Multilating a body is an offense a court martial should look into. Perhaps it was just an accident that got turned into a joke. Even so it should be examined.

Quote:
Even the edited version of the wikileaks video shows them with weapons. The incident presumably did follow ROE.

Cameras are not weapons. The original group targeted were a Reuters film crew. The cameras and tripods were misidentified as AKs and an RPG.

A case could be made that the air crew couldn't tell the difference, I suppose. It doesn't seem like a very good case to me. Sounds like "carrying something on a strap" gets you identified as an insurgent.

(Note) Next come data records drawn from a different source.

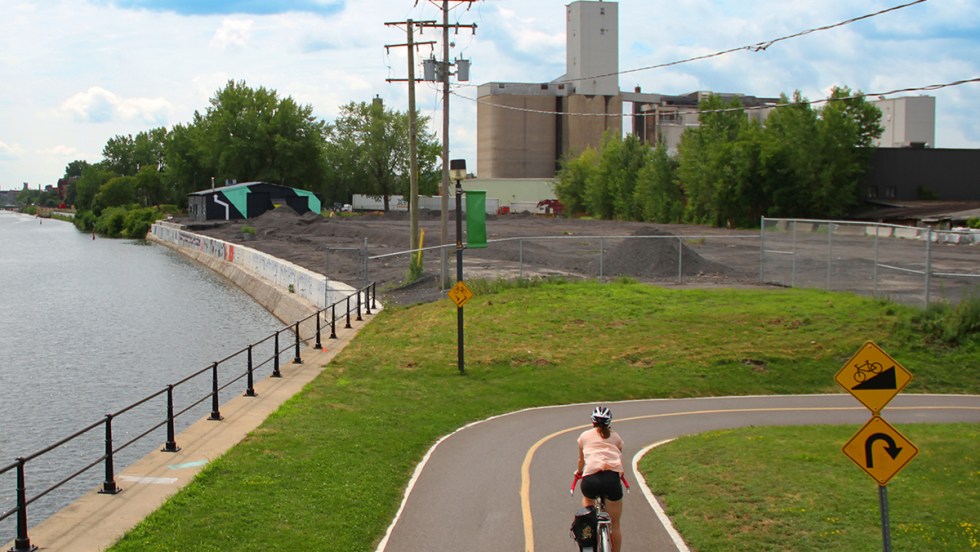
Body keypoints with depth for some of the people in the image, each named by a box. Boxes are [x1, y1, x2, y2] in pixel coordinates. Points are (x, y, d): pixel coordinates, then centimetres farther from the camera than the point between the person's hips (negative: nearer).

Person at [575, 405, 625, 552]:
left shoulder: (585, 436, 21)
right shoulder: (615, 437, 23)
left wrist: (579, 472, 56)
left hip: (591, 477, 0)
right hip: (612, 477, 0)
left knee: (587, 500, 34)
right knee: (615, 524, 12)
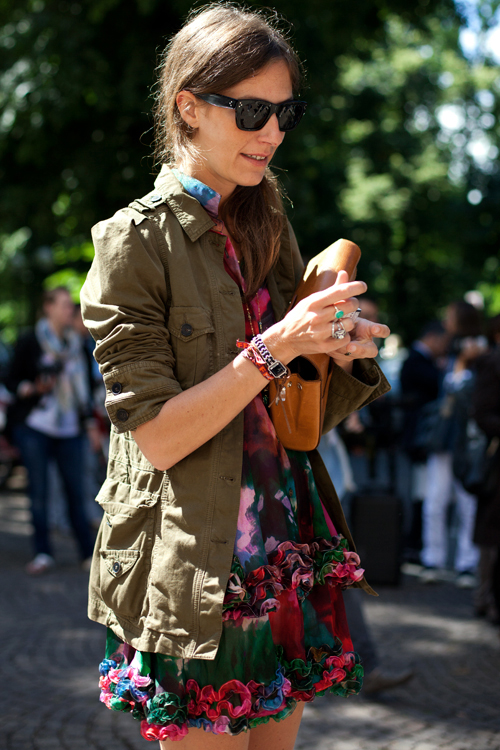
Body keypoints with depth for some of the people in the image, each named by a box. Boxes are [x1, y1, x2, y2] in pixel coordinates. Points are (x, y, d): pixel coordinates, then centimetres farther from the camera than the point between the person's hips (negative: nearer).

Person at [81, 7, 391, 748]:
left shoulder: (270, 231, 10)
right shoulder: (136, 240, -9)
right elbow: (157, 436, -15)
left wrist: (345, 357, -9)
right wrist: (272, 349, -22)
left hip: (287, 563, 6)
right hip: (194, 573, -6)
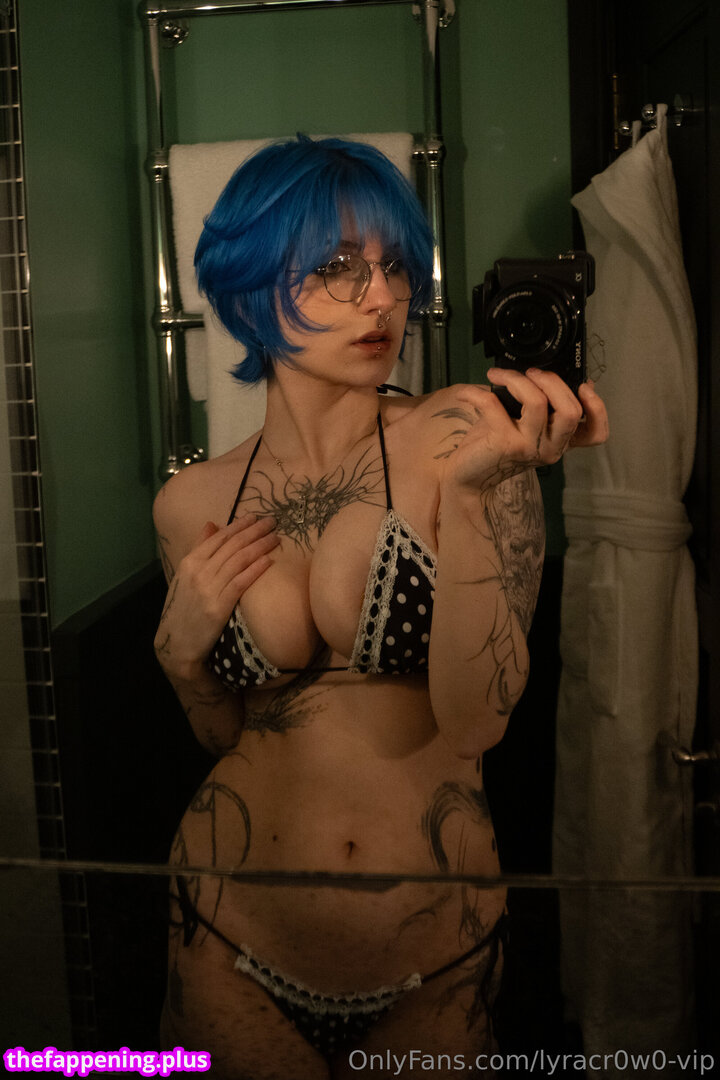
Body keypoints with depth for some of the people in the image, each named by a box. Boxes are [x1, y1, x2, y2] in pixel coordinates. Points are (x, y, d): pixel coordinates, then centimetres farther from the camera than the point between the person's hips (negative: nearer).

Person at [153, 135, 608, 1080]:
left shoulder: (466, 435, -12)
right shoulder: (194, 504, -3)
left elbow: (477, 721, -21)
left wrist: (472, 492, -30)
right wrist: (183, 653, -9)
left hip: (434, 945, -1)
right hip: (236, 932, 2)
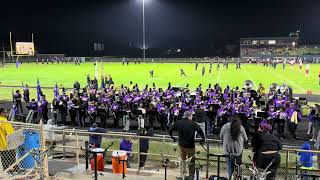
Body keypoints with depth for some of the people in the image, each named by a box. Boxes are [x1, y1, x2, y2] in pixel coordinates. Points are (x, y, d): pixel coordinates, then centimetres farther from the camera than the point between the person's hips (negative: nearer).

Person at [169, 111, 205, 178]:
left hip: (181, 145, 4)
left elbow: (170, 130, 4)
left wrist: (172, 137, 18)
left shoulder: (178, 123, 2)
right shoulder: (192, 123, -11)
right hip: (190, 146, -4)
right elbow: (200, 130, -22)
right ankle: (191, 175, 17)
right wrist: (203, 138, -9)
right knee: (191, 162, 11)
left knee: (182, 160, 18)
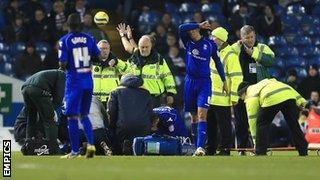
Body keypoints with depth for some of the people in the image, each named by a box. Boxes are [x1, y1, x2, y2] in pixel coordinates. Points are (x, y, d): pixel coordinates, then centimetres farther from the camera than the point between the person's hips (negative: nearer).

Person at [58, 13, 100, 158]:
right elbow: (97, 58, 6)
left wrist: (63, 66, 9)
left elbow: (63, 64, -13)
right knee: (84, 115, 16)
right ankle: (91, 144, -1)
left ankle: (75, 151, 4)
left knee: (72, 116, 3)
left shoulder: (64, 40, -8)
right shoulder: (89, 38, 3)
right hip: (88, 81, 4)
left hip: (74, 82, -4)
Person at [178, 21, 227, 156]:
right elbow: (181, 28, -14)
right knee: (194, 116, 6)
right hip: (190, 81, 3)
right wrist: (199, 25, -14)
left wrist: (224, 81, 14)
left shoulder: (210, 44, 0)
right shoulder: (188, 42, 5)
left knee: (202, 114, -15)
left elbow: (217, 62, 10)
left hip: (204, 83, -3)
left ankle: (200, 147, -25)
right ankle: (196, 147, 10)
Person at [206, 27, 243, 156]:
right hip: (211, 98, 9)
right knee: (210, 124, 13)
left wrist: (234, 97, -20)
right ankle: (210, 149, 22)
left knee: (224, 126, -2)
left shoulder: (230, 55, -14)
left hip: (223, 99, -9)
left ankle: (225, 149, 4)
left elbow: (236, 77, -18)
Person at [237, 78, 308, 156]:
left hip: (271, 99, -5)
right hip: (290, 95, 5)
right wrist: (300, 100, 18)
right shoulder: (266, 81, 41)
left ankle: (261, 153, 10)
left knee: (261, 124, 14)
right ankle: (303, 151, 14)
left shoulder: (250, 96, 23)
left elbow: (252, 119, 22)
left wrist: (256, 142, 27)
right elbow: (287, 87, 28)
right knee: (293, 124, 14)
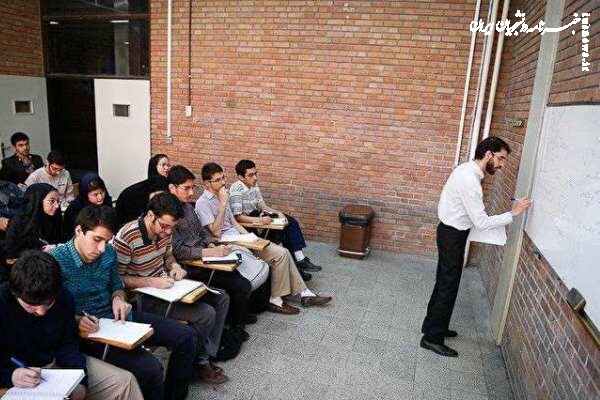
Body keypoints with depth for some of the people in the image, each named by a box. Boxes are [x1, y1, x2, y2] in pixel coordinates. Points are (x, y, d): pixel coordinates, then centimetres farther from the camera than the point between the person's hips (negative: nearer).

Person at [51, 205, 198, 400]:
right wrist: (76, 320, -28)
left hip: (118, 317, 7)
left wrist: (118, 298, -5)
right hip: (89, 331, -7)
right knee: (150, 368, -29)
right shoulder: (56, 260, -17)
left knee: (186, 336, 2)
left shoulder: (109, 253, 1)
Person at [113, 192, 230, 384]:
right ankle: (192, 363, 7)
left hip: (167, 286, 9)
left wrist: (175, 265, -5)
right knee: (206, 314, -20)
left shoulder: (164, 230, -3)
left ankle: (205, 359, 7)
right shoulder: (126, 238, -26)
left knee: (221, 299, 4)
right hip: (145, 298, -9)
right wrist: (152, 282, -26)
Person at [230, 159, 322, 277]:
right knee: (281, 232, -21)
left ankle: (300, 260, -7)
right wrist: (259, 220, -33)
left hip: (257, 215, 9)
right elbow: (237, 217, -26)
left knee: (291, 222, -3)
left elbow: (262, 205, 11)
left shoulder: (254, 185, 4)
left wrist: (277, 212, -6)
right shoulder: (236, 190, -21)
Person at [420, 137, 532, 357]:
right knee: (448, 287, 0)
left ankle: (433, 325, 33)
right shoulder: (469, 180, -26)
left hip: (451, 232, 10)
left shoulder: (467, 169, 6)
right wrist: (513, 213, -18)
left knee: (444, 283, 19)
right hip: (452, 236, -10)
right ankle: (432, 338, 12)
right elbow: (481, 222, -24)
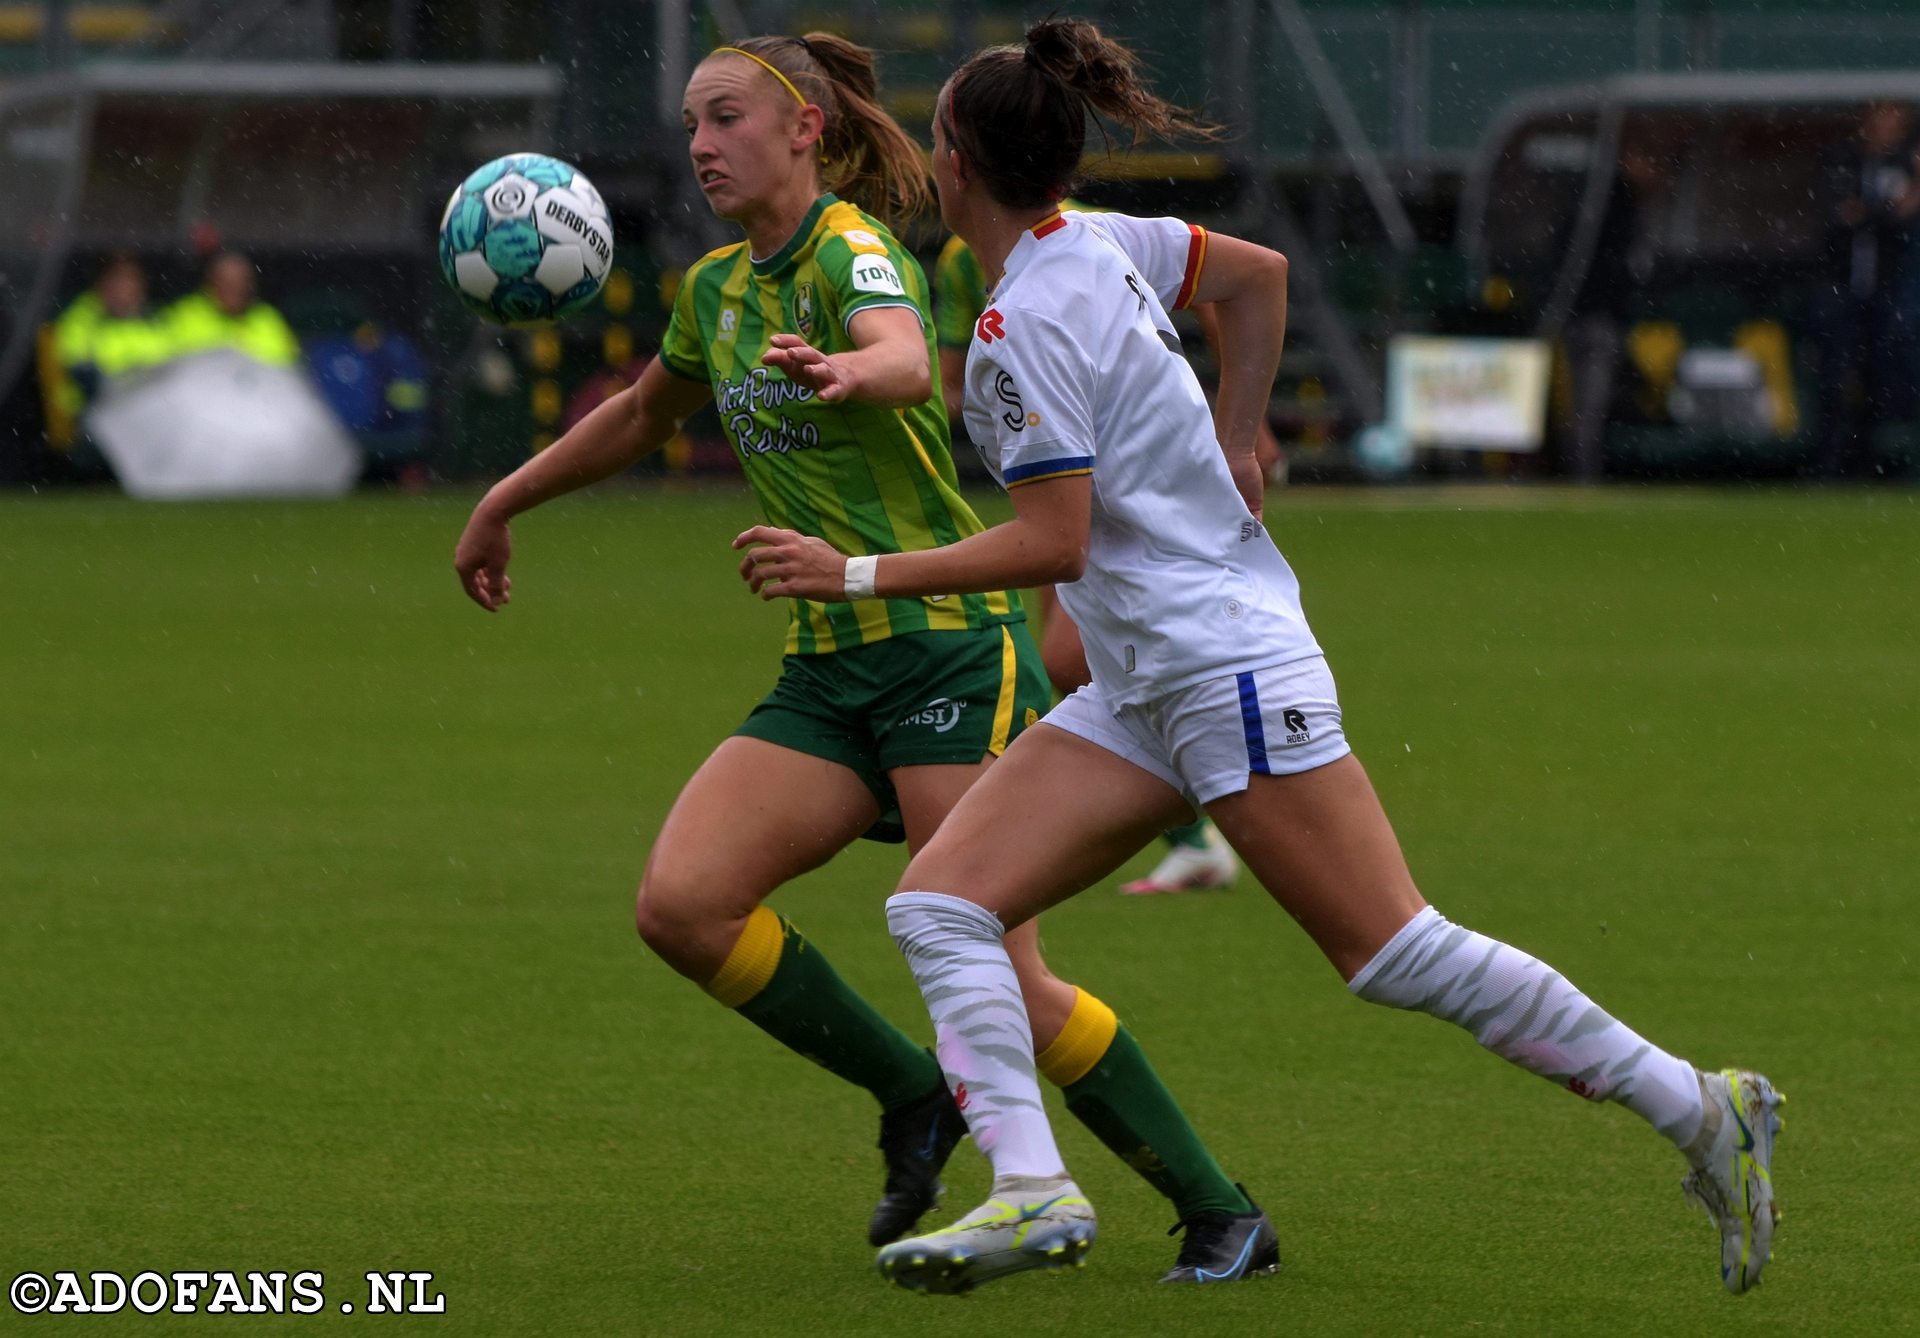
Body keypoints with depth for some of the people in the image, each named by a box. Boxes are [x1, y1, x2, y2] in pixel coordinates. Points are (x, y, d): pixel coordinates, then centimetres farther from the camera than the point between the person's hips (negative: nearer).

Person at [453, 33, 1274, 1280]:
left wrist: (846, 371, -58)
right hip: (829, 667, 7)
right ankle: (917, 1102, 4)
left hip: (952, 647, -7)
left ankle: (1220, 1213, -1)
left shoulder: (856, 249, -11)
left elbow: (908, 360, -36)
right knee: (681, 903, -13)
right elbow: (642, 415, 34)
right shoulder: (719, 288, 13)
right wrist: (503, 503, 38)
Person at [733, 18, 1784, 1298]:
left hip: (1229, 670, -10)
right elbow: (1259, 274, 21)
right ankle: (1032, 1190, -13)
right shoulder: (1096, 241, 8)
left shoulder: (1026, 326, -18)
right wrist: (1229, 449, 21)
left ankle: (1700, 1110, 2)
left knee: (1399, 957, -6)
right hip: (1141, 697, 10)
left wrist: (856, 574, -15)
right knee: (938, 904, -3)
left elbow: (1053, 541, -20)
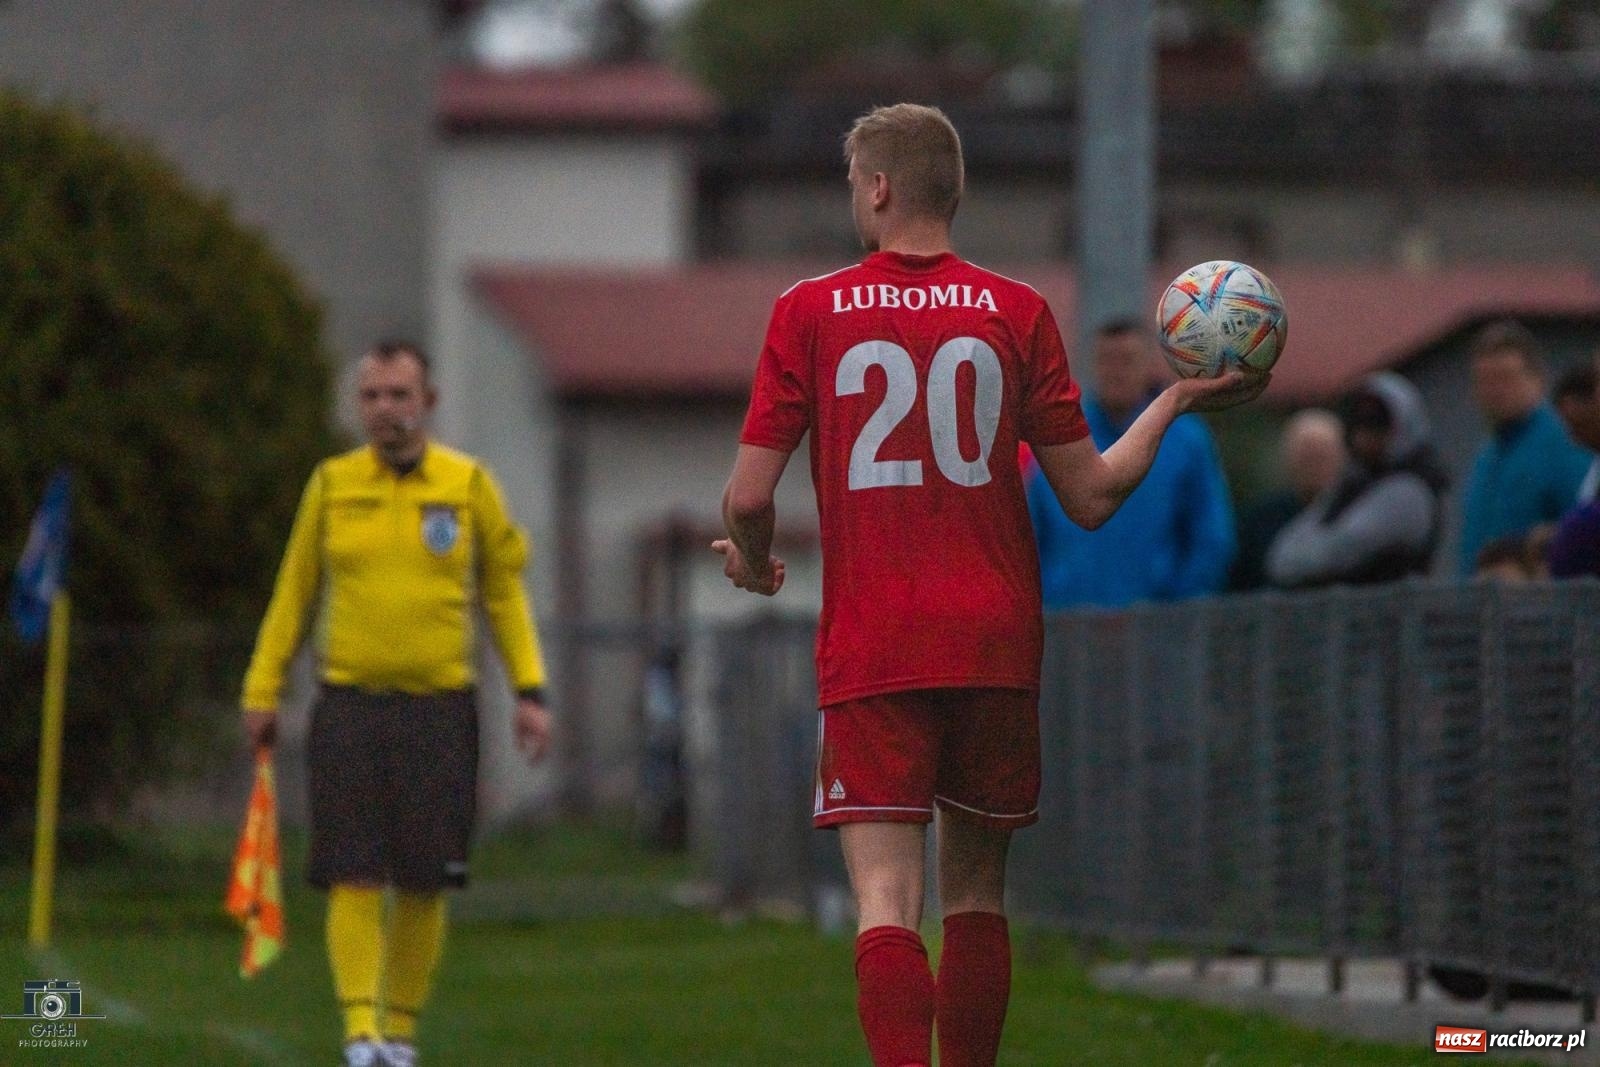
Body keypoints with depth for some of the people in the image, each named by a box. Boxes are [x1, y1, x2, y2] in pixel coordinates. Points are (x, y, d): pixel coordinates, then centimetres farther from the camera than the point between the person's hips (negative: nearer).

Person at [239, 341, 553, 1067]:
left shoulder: (469, 486, 4)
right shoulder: (331, 485, 6)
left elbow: (504, 591, 11)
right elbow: (293, 592, 12)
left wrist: (529, 691, 3)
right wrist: (263, 690, 8)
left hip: (439, 711, 0)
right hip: (348, 708, 0)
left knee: (424, 883, 2)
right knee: (353, 877, -8)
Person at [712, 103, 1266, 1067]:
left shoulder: (810, 313, 0)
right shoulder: (1017, 312, 3)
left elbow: (749, 496, -3)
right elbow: (1091, 497, 4)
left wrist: (753, 565, 19)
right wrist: (1177, 404, 18)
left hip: (869, 652, -2)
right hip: (998, 645, 2)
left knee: (886, 902, -8)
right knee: (976, 892, 15)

And, whatever way you look at it - the second engagement followed no concept of ROE - none of the victims carried anything that you could misidentify as a weapon.
 
xris
 
Reply Thu 29 Apr, 2010 06:58 am
@Dave Allen,
You get good soldiers and you get real crap ones. As a soldier I never wanted to be placed in a situation were I might have to kill, most soldiers have a similar outlook. The US carried out an experiment on this very attitude. They found only 10 % of combatants actually shoot to kill, in reality. Officers usually discover those 10 % and give them the machine guns. I know we thought of ourselves as a deterrent not just killing machines. I cant speak for American soldiers but we had morality training in the use of our power, in combat situations. We were taught empathy, discipline and compassion were just valuable as the bullet.
 
amist
 
Reply Thu 29 Apr, 2010 07:17 am
@kennethamy,
kennethamy;157901 wrote:
There is a whole cast of "liberals" who disparage soldiers when, at the same time, they are thriving under their protection. It is the height of ingratitude and meanness. And whenever it happens it ought to be pointed out.


First off, I'm not a liberal. Unless your definition of liberal is 'Not an ultra-nationalist'. But that's a different discussion.

Furthermore, I didn't ask anyone to go and blow up Iraqis to keep me safe, and as a matter of fact it's probably making me less safe by getting people I don't know pissed off at me for living in the country that went over and blew up all the Iraqis.

If you're going to render a service to me using unethical means without getting my approval, you have no right to any gratitude from me.